La route
Soixante kilomètres séparent Niamey de Kouré. Ayana les parcourt plusieurs fois par mois en moto-taxi, sur des routes non goudronnées dans les derniers tronçons, avec un sac à dos qui pèse juste ce qu'il faut : enregistreur Zoom H5, carnets de terrain, stylos de rechange, piles supplémentaires. Le trajet dure une heure et demie s'il n'y a pas de coupures. Parfois il y en a.

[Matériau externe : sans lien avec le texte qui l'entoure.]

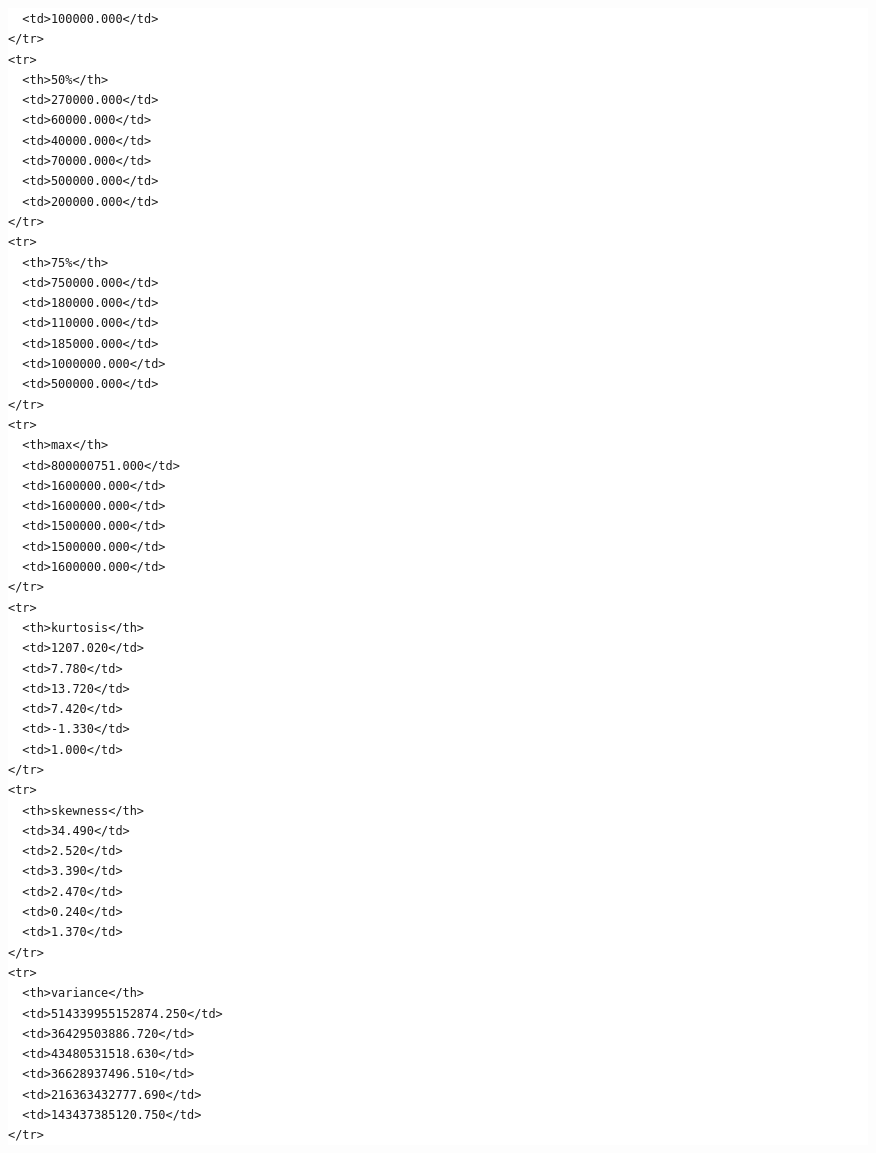       <td>100000.000</td>
    </tr>
    <tr>
      <th>50%</th>
      <td>270000.000</td>
      <td>60000.000</td>
      <td>40000.000</td>
      <td>70000.000</td>
      <td>500000.000</td>
      <td>200000.000</td>
    </tr>
    <tr>
      <th>75%</th>
      <td>750000.000</td>
      <td>180000.000</td>
      <td>110000.000</td>
      <td>185000.000</td>
      <td>1000000.000</td>
      <td>500000.000</td>
    </tr>
    <tr>
      <th>max</th>
      <td>800000751.000</td>
      <td>1600000.000</td>
      <td>1600000.000</td>
      <td>1500000.000</td>
      <td>1500000.000</td>
      <td>1600000.000</td>
    </tr>
    <tr>
      <th>kurtosis</th>
      <td>1207.020</td>
      <td>7.780</td>
      <td>13.720</td>
      <td>7.420</td>
      <td>-1.330</td>
      <td>1.000</td>
    </tr>
    <tr>
      <th>skewness</th>
      <td>34.490</td>
      <td>2.520</td>
      <td>3.390</td>
      <td>2.470</td>
      <td>0.240</td>
      <td>1.370</td>
    </tr>
    <tr>
      <th>variance</th>
      <td>514339955152874.250</td>
      <td>36429503886.720</td>
      <td>43480531518.630</td>
      <td>36628937496.510</td>
      <td>216363432777.690</td>
      <td>143437385120.750</td>
    </tr>
  </tbody>
</table>
</div>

La région de Tillabéri a des problèmes de sécurité depuis des années. Groupes armés, checkpoints militaires, tensions qui n'apparaissent pas sur les cartes mais qui sont présentes à chaque voyage. Ayana passe les contrôles avec sa documentation du Centre Culturel, répond aux questions en français ou en zarma selon qui demande, et continue. Elle continue toujours. Douze ans sur cette route, ça veut dire qu'on a décidé que ce qu'il y a au bout du chemin vaut les heures de poussière et les nerfs des checkpoints.
Ce qu'il y a au bout du chemin, ce sont des voix. Des anciens, des sages-femmes, des bergers, des guides. Des gens qui étaient là quand les girafes de Kouré ont failli disparaître et des gens qui étaient là quand elles ont commencé à revenir. La route est la partie du travail que personne n'enregistre.